D SELECT userAgent, COUNT(*)
> FROM ec2_proxy_tbl
> GROUP BY userAgent;
┌──────────────────────────────────────────────────────────────────────────────────────────────┬──────────────┐
│ userAgent │ count_star() │
│ varchar │ int64 │
├──────────────────────────────────────────────────────────────────────────────────────────────┼──────────────┤
│ console.ec2.amazonaws.com │ 85 │
│ EC2ConsoleFrontend, aws-internal/3 aws-sdk-java/1.11.848 Linux/4.9.217-0.1.ac.205.84.332.m… │ 2 │
│ [aws-cli/1.18.136 Python/3.8.5 Darwin/19.5.0 botocore/1.17.59] │ 11 │
│ ec2.amazonaws.com │ 5 │
└──────────────────────────────────────────────────────────────────────────────────────────────┴──────────────┘
I wanted to see the actions performed via AWS CLI.
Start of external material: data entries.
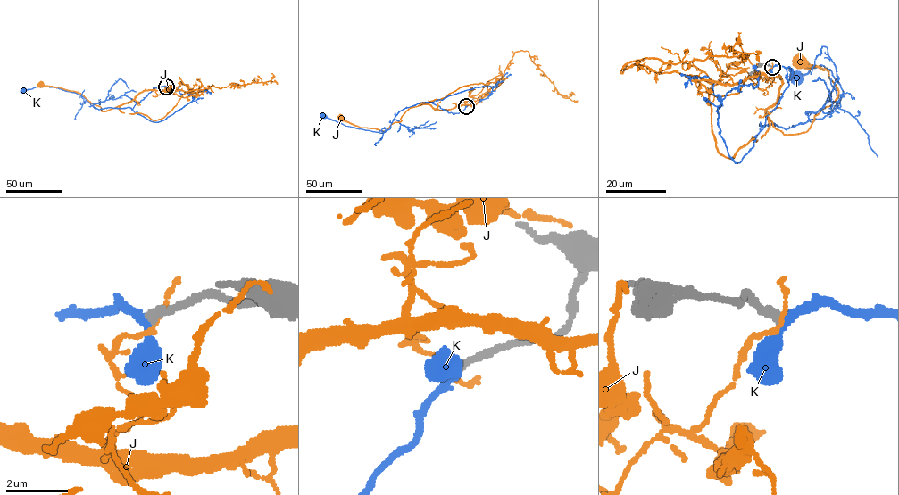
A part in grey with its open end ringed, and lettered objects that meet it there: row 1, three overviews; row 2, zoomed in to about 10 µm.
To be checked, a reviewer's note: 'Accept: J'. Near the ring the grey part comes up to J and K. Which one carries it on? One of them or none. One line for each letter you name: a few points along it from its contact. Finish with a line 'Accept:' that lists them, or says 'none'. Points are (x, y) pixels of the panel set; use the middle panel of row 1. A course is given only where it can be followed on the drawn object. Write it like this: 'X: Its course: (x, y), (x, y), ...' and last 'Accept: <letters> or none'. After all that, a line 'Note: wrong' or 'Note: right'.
K: Its course: (466, 106), (453, 114), (432, 102), (420, 103), (399, 111), (390, 127), (382, 133), (346, 126), (322, 115)
Accept: K
Note: wrong

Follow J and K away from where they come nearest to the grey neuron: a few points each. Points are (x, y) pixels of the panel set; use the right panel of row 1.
J: (771, 67), (764, 77), (781, 85), (766, 115), (784, 134), (803, 133), (838, 91), (826, 69), (797, 61)
K: (772, 66), (792, 75), (761, 129), (761, 122), (785, 128), (823, 118), (843, 94), (823, 66), (796, 80)

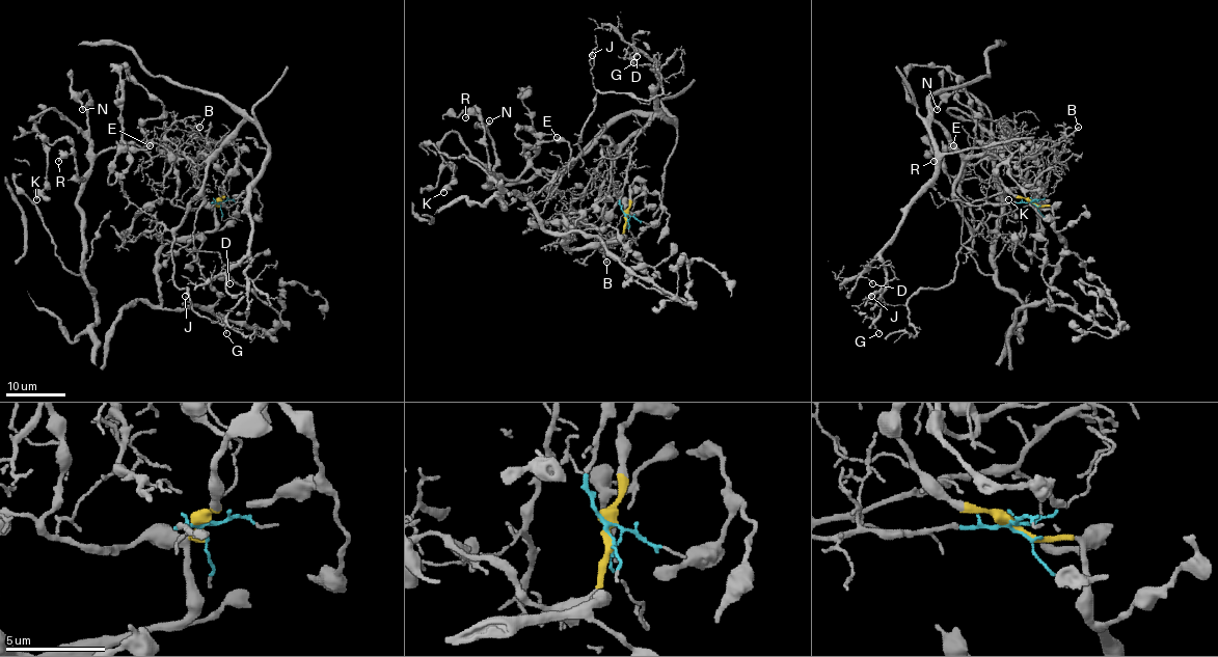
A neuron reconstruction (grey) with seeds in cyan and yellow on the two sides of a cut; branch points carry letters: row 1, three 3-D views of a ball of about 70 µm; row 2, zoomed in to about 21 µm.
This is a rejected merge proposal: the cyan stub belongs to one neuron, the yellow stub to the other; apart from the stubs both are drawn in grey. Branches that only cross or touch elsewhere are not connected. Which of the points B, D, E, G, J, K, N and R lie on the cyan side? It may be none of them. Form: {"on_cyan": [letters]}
{"on_cyan": ["B", "D", "G", "J"]}

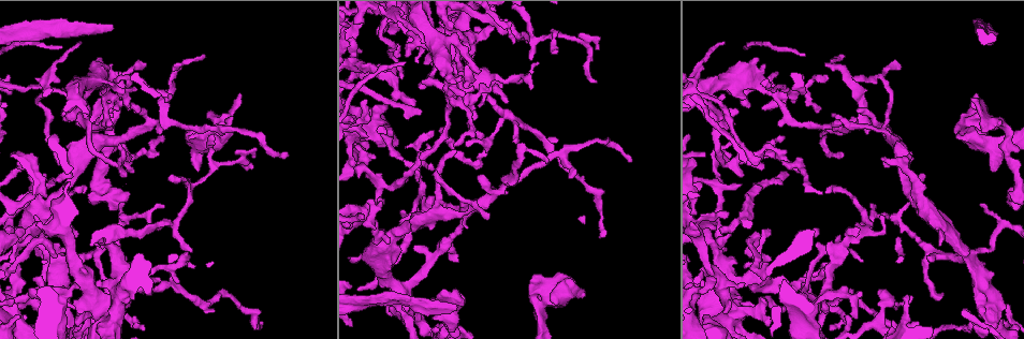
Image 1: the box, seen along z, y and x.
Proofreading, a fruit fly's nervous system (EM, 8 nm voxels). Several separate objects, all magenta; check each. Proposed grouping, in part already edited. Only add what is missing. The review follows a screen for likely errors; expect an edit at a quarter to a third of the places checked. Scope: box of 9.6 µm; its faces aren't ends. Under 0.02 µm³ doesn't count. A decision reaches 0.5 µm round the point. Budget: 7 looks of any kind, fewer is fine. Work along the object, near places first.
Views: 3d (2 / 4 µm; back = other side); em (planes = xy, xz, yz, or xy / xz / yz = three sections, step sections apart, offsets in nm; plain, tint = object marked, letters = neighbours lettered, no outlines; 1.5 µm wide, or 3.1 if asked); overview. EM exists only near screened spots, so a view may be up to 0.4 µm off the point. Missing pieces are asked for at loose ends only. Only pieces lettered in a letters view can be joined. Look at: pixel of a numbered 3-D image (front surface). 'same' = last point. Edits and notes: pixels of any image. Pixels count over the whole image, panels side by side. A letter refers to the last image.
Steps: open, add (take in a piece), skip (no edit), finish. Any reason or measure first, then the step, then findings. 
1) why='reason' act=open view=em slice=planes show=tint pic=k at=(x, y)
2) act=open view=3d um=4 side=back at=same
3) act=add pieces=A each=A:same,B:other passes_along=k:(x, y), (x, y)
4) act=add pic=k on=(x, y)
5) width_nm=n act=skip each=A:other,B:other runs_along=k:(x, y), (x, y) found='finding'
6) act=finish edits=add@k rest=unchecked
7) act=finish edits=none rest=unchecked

why='an open end' act=open view=3d um=2 pic=1 at=(372, 305)

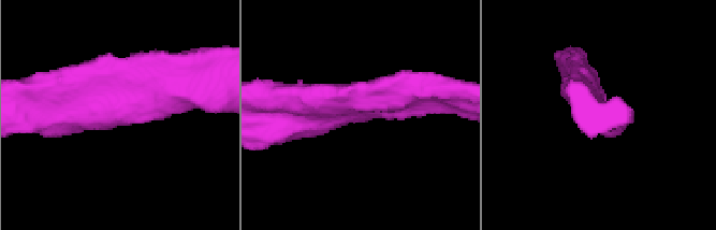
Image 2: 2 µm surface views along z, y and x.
why='need the tissue' act=open view=em slice=planes show=plain pic=2 at=(122, 125)

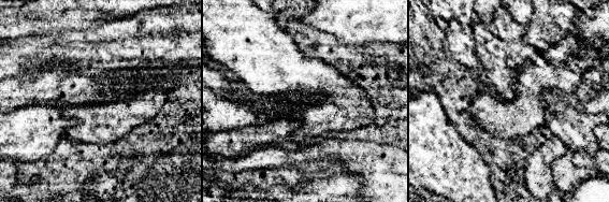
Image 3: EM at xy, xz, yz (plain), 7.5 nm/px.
act=open view=em slice=planes show=letters at=same

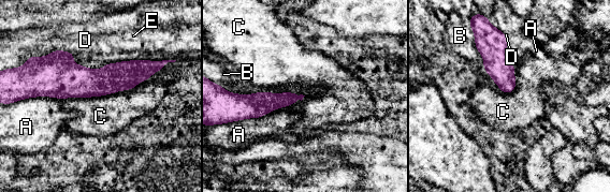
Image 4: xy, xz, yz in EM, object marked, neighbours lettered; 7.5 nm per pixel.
act=skip each=A:other,B:other,C:other,D:other,E:other border=4:(110, 93), (59, 99) found='none of them fits'

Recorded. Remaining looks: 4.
why='an open end' act=open view=em slice=xy step=4 show=tint pic=1 at=(241, 95)

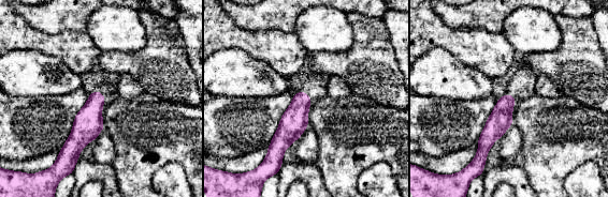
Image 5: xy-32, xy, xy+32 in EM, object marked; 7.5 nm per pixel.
why='cut it another way' act=open view=em slice=planes show=letters at=same

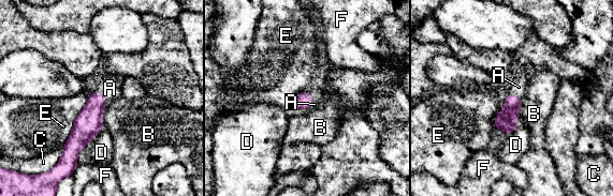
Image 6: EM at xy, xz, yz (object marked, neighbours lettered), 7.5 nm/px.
longest_contact=B:200nm act=add pieces=A each=A:same,B:other,C:other,D:other,E:other,F:other passes_along=6:(506, 120), (515, 95), (519, 87) found='it goes on there'

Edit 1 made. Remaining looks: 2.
act=open view=em slice=planes show=letters pic=1 at=(913, 297)

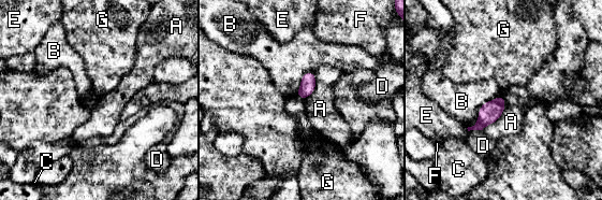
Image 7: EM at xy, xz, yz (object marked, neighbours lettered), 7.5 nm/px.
longest_contact=B:380nm act=skip each=A:other,B:other,C:other,D:other,E:other,F:other,G:other border=7:(313, 72), (314, 89), (304, 99) found='none of them fits'

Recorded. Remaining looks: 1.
act=finish edits=add@6 rest=unchecked

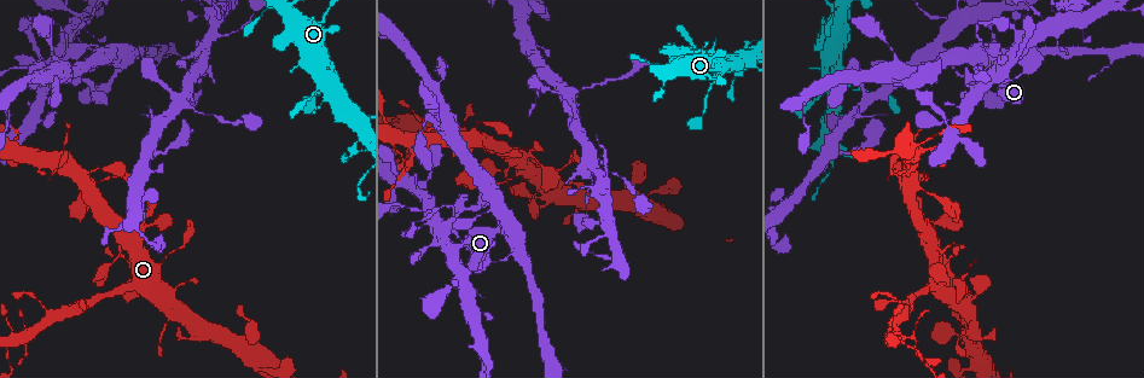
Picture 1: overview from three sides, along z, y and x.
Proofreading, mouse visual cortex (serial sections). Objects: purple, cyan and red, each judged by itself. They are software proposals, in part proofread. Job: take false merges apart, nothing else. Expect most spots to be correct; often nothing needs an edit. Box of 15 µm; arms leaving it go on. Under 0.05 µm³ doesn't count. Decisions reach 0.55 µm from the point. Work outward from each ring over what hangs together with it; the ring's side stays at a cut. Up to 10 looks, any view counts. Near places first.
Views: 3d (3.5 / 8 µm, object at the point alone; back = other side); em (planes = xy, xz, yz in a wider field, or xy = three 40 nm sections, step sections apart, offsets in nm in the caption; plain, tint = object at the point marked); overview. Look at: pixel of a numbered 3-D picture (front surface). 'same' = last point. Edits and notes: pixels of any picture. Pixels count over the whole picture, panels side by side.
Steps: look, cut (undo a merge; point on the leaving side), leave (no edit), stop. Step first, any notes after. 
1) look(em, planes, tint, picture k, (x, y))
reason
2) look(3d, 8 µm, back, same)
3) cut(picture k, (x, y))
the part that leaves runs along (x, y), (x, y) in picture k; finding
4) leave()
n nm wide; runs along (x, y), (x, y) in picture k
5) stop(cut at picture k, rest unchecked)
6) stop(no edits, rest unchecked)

look(3d, 3.5 µm, picture 1, (332, 85))
abrupt turn

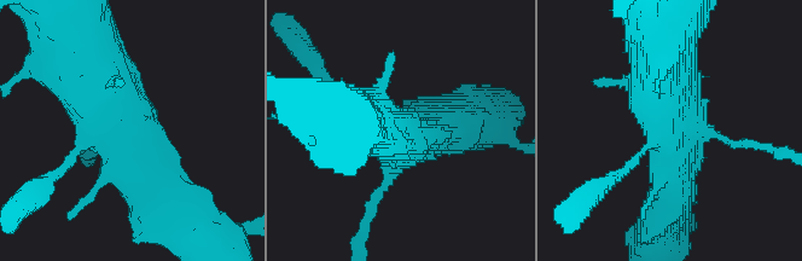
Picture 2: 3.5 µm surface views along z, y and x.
look(em, xy, step 2, tint, picture 2, (686, 131))
shape alone is not enough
D SELECT eventName, sourceIPAddress FROM ec2_proxy_tbl WHERE userAgent='[aws-cli/1.18.136 Python/3.8.5 Darwin/19.5.0 botocore/1.17.59]' ;
┌─────────────┬─────────────────┐
│ eventName │ sourceIPAddress │
│ varchar │ varchar │
├─────────────┼─────────────────┤
│ ListObjects │ 1.2.3.4 │
│ ListObjects │ 1.2.3.4 │
│ ListObjects │ 1.2.3.4 │
│ GetObject │ 1.2.3.4 │
│ ListObjects │ 1.2.3.4 │
│ ListBuckets │ 1.2.3.4 │
│ ListBuckets │ 1.2.3.4 │
│ ListObjects │ 1.2.3.4 │
│ ListObjects │ 1.2.3.4 │
│ ListObjects │ 1.2.3.4 │
│ GetObject │ 1.2.3.4 │
├─────────────┴─────────────────┤
│ 11 rows 2 columns │
└───────────────────────────────┘
The point wasn’t to investigate the dataset, I just wanted to play with DuckDB with a dataset I was familiar with. I will definitely be using DuckDB more for these edgecases where I need to investigate datasets. I would encourage those trying to break into detection and response, to take advantage of DuckDB and really learn how to analyze data with SQL.